Furthermore, senior figures in English soccer voiced their outrage two months ago, when Sepp Blatter, president of world governing body FIFA, insisted soccer did not suffer from a racism problem.
[Podcast: Martin Rogers discusses the John Terry case]
Terry was stripped of the England captaincy once before. Two years ago he reportedly conducted an affair with the former girlfriend of national team colleague Wayne Bridge, and head coach Fabio Capello took swift action in replacing him as leader.
However, due to injuries to key players and his own fine form, Terry regained the armband soon after and has held it ever since. With the European Championships in Poland and Ukraine coming up in the summer, this saga could not have come at a worse time.
Another tricky conflict of timing was posed when the draw was made for the fourth round of the FA Cup, which will be held this weekend. Chelsea and London rival QPR were pulled out of the hat together, meaning Terry and Ferdinand will again go head-to-head.
Early suggestions that one or both players may withdraw from the game were quickly rebuffed, and several newspapers have reported Ferdinand may snub any pregame attempts to shake hands as a placatory gesture.
Prosecutors studied video of the initial incident, which appeared to show Terry saying two obscenities and the word "black." Terry has vowed to fight the charge “tooth and nail” and stated he is confident of proving his innocence.

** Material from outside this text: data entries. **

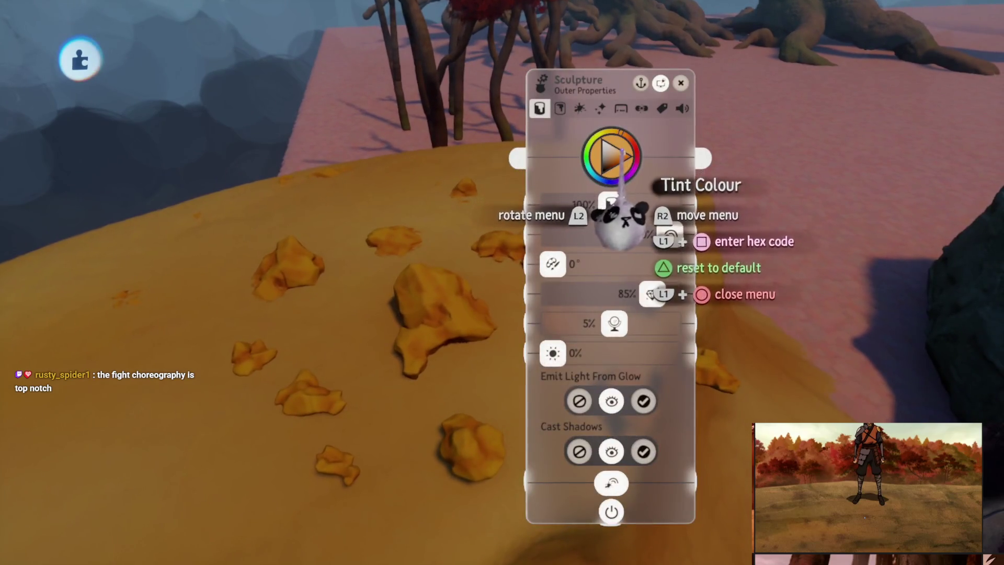
Step: Enlarge the orange nuggets on the ground from 168% up to 229%
{"action": "key", "text": "Escape"}
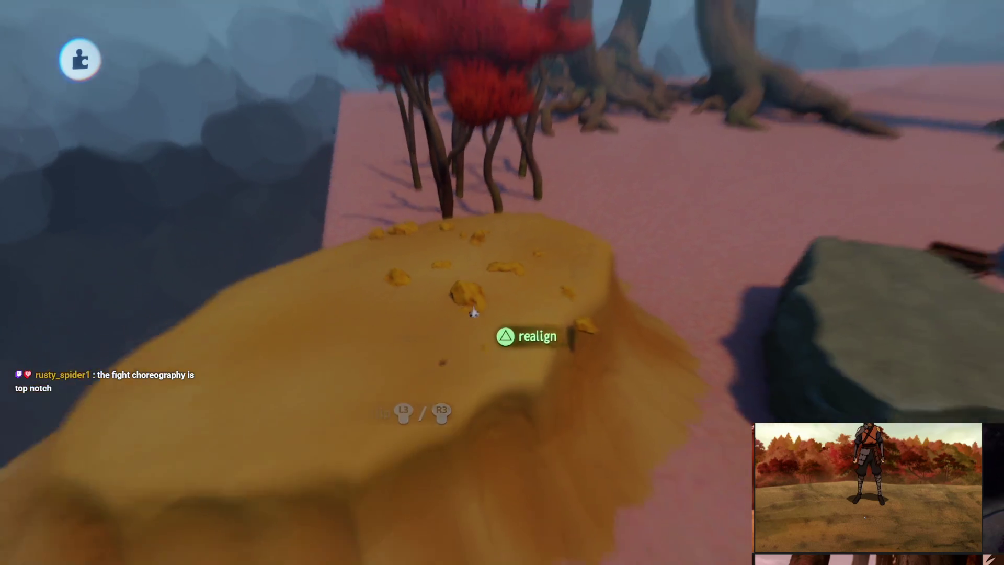
{"action": "key", "text": "Up"}
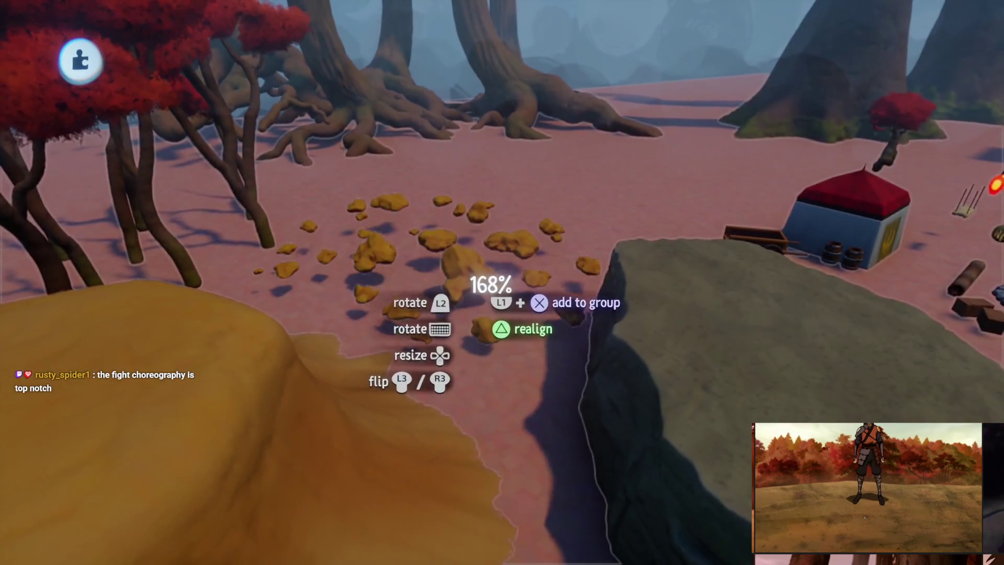
{"action": "key", "text": "Up"}
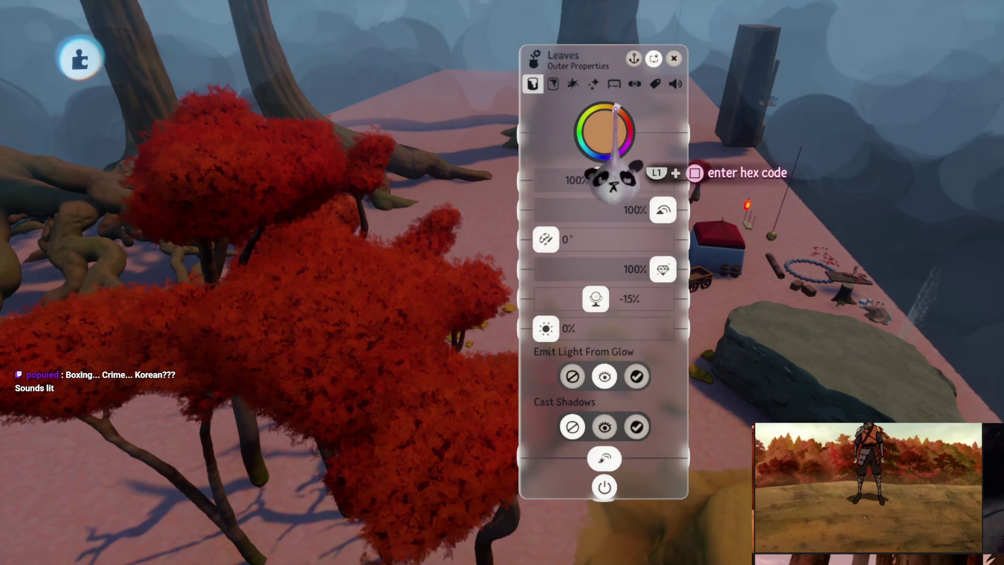
Step: Shift the first tree's leaf tint colour from deep red to warm orange
{"action": "left_click", "coordinate": [631, 152]}
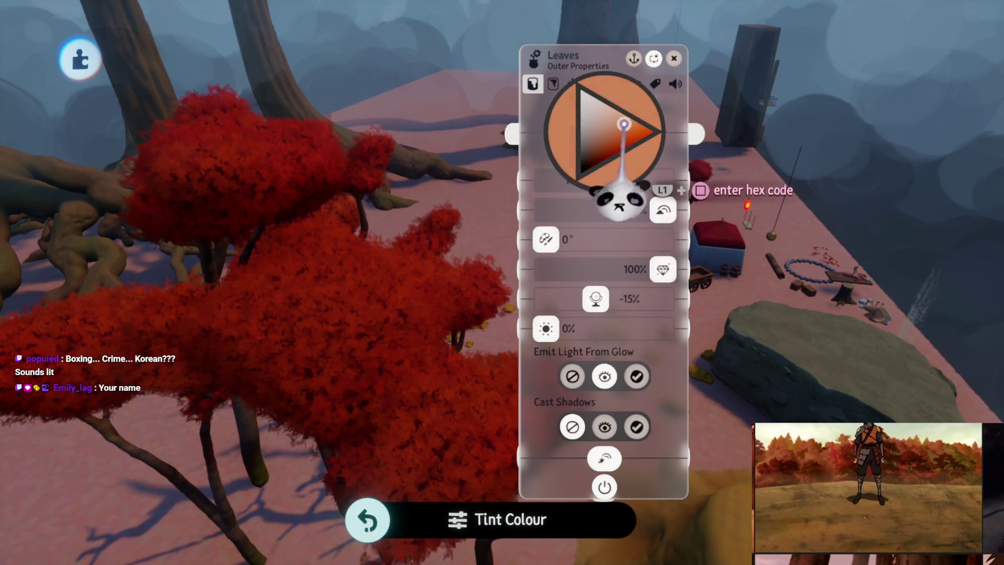
{"action": "left_click", "coordinate": [620, 185]}
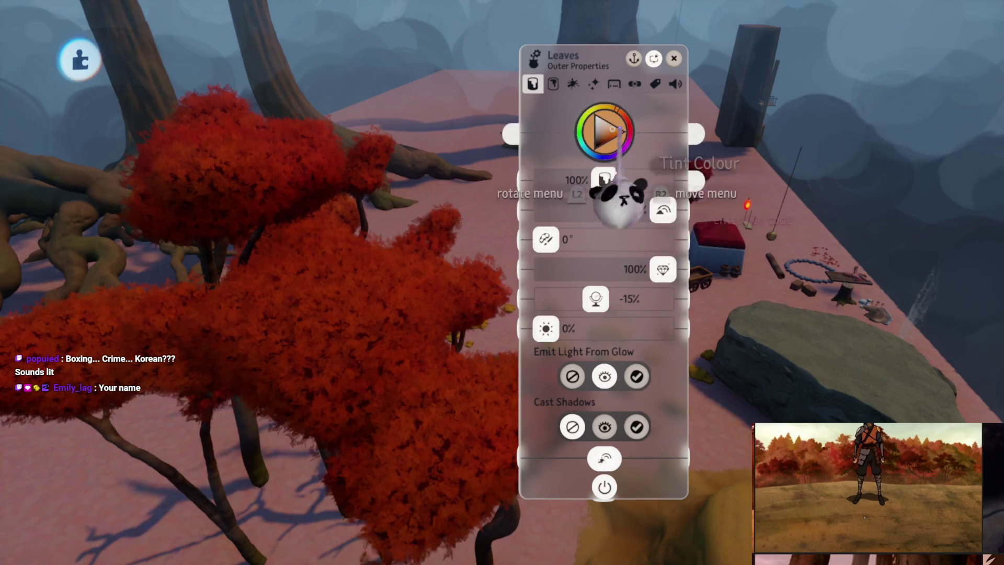
{"action": "mouse_move", "coordinate": [613, 181]}
{"action": "left_mouse_down"}
{"action": "mouse_move", "coordinate": [594, 175]}
{"action": "mouse_move", "coordinate": [605, 178]}
{"action": "left_mouse_up"}
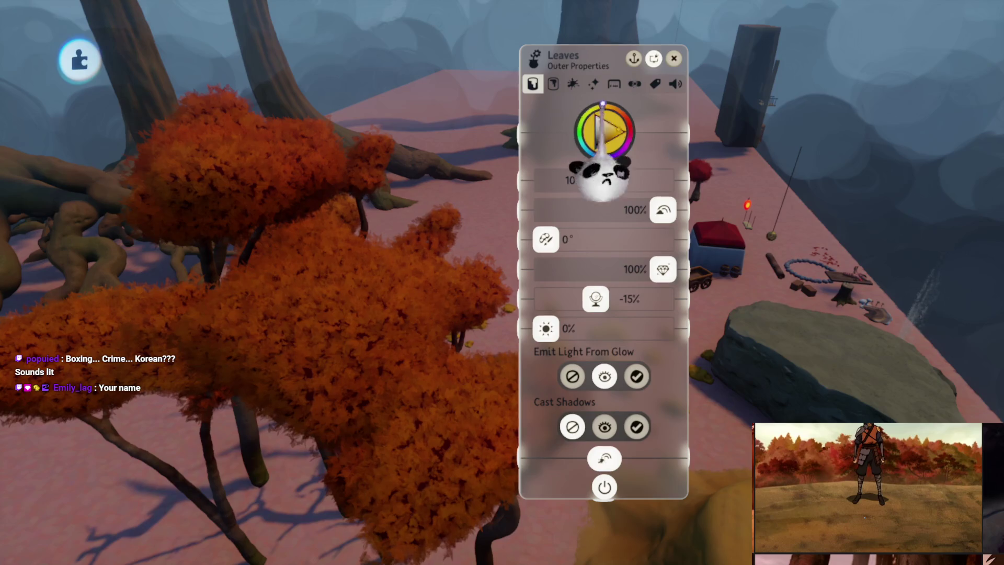
{"action": "key", "text": "Escape"}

It is thought Terry will use Chelsea teammate Ashley Cole, a black player, as a character witness.
The Terry-Ferdinand saga adds intrigue to a local derby that would have held strong interest even without it. QPR is back in the top division of English soccer after a lengthy slump and is hoping for a continued upturn backed by big-spending owner Tony Fernandes.
Chelsea, meanwhile, has fallen well off the pace in the race for the EPL title and realistically needs a strong run in the knockout stages of the Champions League to put together a campaign that would satisfy billionaire owner Roman Abramovich.
Extra security and policing has been brought in for this cup match, with officers fearing the tension between the clubs may spark trouble. QPR has warned that it plans to use closed-circuit television cameras to identify potential troublemakers, while Chelsea’s management and players have remained tightlipped for fear of making incendiary comments.